■ Passage shown:
Output includes all loaded base packages and external packages (e.g. tmap in this working example) as well as their version.

Defining the working directory

The following exercises assume that your data files are stored in the session’s working directory (this is where R will look for the GIS files).

You change an R session’s working directory via the following pull-down:

Raster manipulation basics

Loading a raster file

We’ll use the raster package to read a geoTIFF file. The raster package will be used throughout the workshop.

library(raster)
elev <- raster("Elev.tif")

Extracting raster properties and data

elev
class       : RasterLayer 
dimensions  : 2514, 2514, 6320196  (nrow, ncol, ncell)
resolution  : 2, 2  (x, y)
extent      : 509986, 515014, 4959986, 4965014  (xmin, xmax, ymin, ymax)
coord. ref. : +proj=utm +zone=19 +ellps=GRS80 +towgs84=0,0,0,0,0,0,0 +units=m +no_defs 
data source : \\filer.colby.edu\Personal\mgimond\Presentation\GIS_Educators_2017\Elev.tif 
names       : Elev 

The summary indicates that elev is a 2514 row by 2514 column raster with a total of 6,320,196 cell. The cell’s dimensions are 2 m by 2 m (the units are identified from the coordinate reference information in line 5 of the summary output).

You can access a raster’s content via the indexing system. You can either reference the cell number (enumerated starting at the upper left-hand corner of the raster working left to right, top to bottom).

elev[2614]
         
75.64097 

You can also reference a cell via the row and column numbers.

elev[ 2, 100]
         
75.64097 

Or you can reference a cell by it coordinate value (in the raster’s coordinate system).

■ Material:
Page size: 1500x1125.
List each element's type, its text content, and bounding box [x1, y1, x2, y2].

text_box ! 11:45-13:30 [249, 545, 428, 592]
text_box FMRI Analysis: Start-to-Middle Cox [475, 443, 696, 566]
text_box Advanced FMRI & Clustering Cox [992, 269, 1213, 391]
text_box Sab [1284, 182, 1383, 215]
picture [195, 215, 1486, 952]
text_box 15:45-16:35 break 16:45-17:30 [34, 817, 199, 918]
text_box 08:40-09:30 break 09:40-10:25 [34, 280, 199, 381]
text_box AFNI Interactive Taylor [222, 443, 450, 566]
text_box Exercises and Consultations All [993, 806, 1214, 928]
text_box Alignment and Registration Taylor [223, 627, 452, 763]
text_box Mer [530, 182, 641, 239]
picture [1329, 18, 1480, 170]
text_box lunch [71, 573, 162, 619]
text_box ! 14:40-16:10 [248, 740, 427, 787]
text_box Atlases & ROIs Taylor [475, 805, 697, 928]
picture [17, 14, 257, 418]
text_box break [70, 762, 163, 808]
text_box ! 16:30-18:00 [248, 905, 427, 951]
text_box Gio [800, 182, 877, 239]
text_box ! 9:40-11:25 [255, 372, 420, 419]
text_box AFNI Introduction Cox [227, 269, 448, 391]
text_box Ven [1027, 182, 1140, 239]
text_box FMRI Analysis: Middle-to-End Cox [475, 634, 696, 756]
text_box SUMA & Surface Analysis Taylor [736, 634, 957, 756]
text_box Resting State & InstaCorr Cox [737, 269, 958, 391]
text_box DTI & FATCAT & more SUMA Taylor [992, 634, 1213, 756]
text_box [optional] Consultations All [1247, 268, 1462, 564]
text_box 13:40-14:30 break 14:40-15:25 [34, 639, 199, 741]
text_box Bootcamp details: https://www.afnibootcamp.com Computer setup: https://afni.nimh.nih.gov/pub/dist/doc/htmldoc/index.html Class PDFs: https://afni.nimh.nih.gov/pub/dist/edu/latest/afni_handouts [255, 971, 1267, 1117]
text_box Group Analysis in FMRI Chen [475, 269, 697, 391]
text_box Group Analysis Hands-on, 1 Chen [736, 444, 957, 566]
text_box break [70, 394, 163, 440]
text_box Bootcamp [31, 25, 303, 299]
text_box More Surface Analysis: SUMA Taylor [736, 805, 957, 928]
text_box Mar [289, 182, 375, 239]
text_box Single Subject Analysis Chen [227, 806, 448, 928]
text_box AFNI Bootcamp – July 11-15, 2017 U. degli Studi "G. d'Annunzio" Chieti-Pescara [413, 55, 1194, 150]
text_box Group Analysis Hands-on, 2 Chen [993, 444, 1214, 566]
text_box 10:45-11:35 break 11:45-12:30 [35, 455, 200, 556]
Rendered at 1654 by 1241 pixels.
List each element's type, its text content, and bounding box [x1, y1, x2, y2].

==

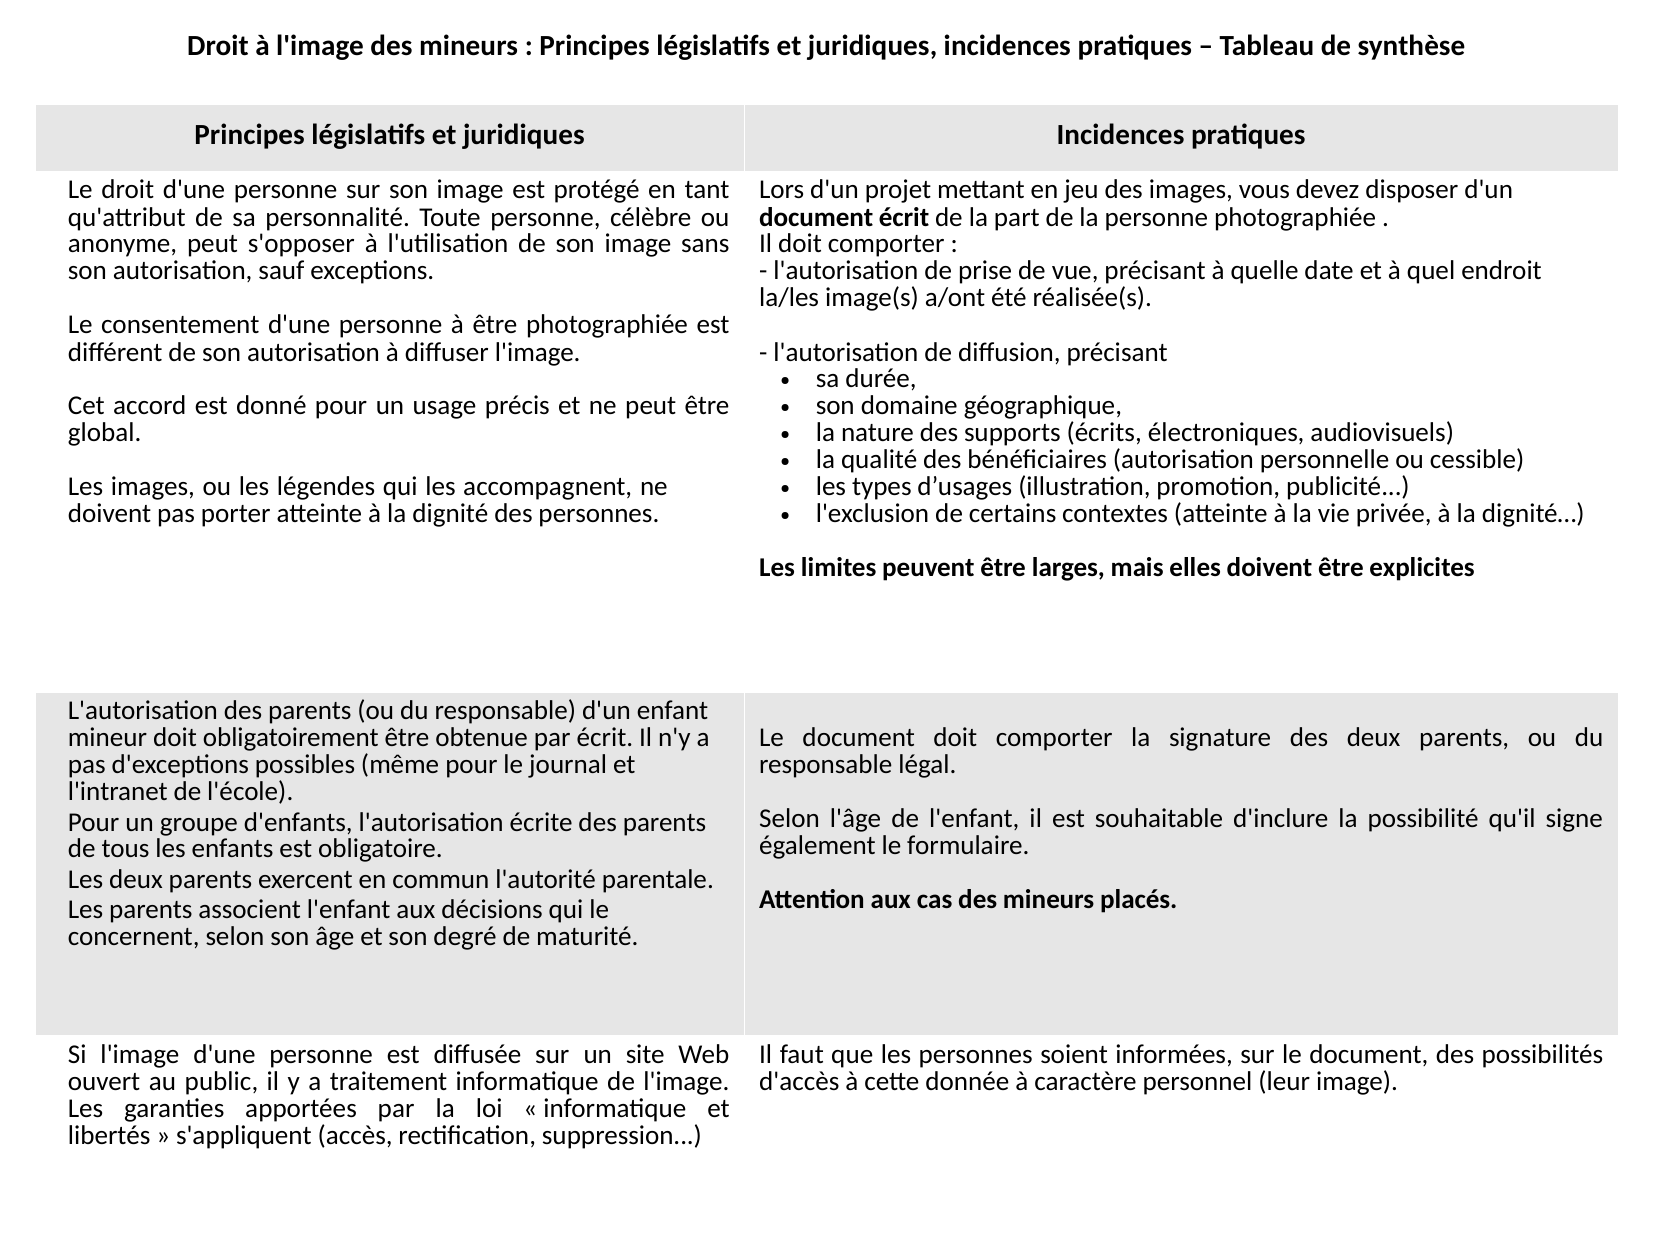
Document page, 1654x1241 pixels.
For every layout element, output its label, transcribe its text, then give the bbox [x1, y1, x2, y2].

■ Tasks to carry out:
1. According to the R raster passage, what are the dimensions of each cell in the elev raster?
2. List every field name that appears on the left side of the summary output printed for elev in the R raster passage.
3. From the R raster passage, copy out everything from "You can access" down to "raster’s coordinate system).".

■ The responses:
1. Each cell is 2 m by 2 m.

2. class, dimensions, resolution, extent, coord. ref., data source, names

3.
You can access a raster’s content via the indexing system. You can either reference the cell number (enumerated starting at the upper left-hand corner of the raster working left to right, top to bottom).

elev[2614]
         
75.64097 

You can also reference a cell via the row and column numbers.

elev[ 2, 100]
         
75.64097 

Or you can reference a cell by it coordinate value (in the raster’s coordinate system).